::: Passage

# Bees in water pump



## soapmakermom (May 11, 2002)

Hello,
We have bees in our hand water pump in our frontyard. I can't use the pump because the bees are nesting inside the top of the pump. They are small, bright yellow and black striped and numerous. Very busy. How can I get them out of there? I don't want to spray poison in a water pump! Any ideas?
Thanks,
Mary in Ohio


----------



## Iddee (Sep 25, 2005)

Soapy water


----------



## soapmakermom (May 11, 2002)

Ok, I guess I can just dump some soapy water in the hole when it's cool (if it gets cool enough). We'll see if it works. 
Mary


----------



## alleyyooper (Apr 22, 2005)

They sound more like yellow jackets (WASP) than bees.
If they were bees some bee keeper would be happy to come get them I suppose.
Do the soapy water as near as dark as you can with out useing a light.

 Al


----------



## soapmakermom (May 11, 2002)

Yes, I think they may be yellow jackets. I will try the soapy water. Thanks!
Mary


----------



## Judy in IN (Nov 28, 2003)

Shoot, for yellow jackets, I'd use gasoline!!! The EAT honeybees, you know.

Sorry, didn't see where you were using the pump.

::::::
::: Supplied records

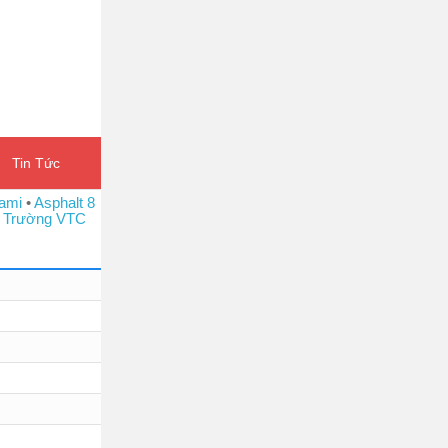
Tin Tức
ami
•
Asphalt 8
 Trường VTC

::::::

» **Problems to work on**:
• a. In the bees thread, substitute "vinegar" for "soapy water" throughout the part that opens with the words containing "If they were" and closes with "soapy water. Thanks!".
• b. Answer these questions from the bees thread:
(i) Where is the hand water pump with the bees?
(ii) What does alleyyooper say the insects sound more like than bees?
(iii) What does Judy in IN say she would use for yellow jackets?

» **Answers by item number**:
• a.
If they were bees some bee keeper would be happy to come get them I suppose.
Do the vinegar as near as dark as you can with out useing a light.

 Al


----------



## soapmakermom (May 11, 2002)

Yes, I think they may be yellow jackets. I will try the vinegar. Thanks!

• b.
(i) In the front yard.
(ii) Yellow jackets (wasps).
(iii) Gasoline.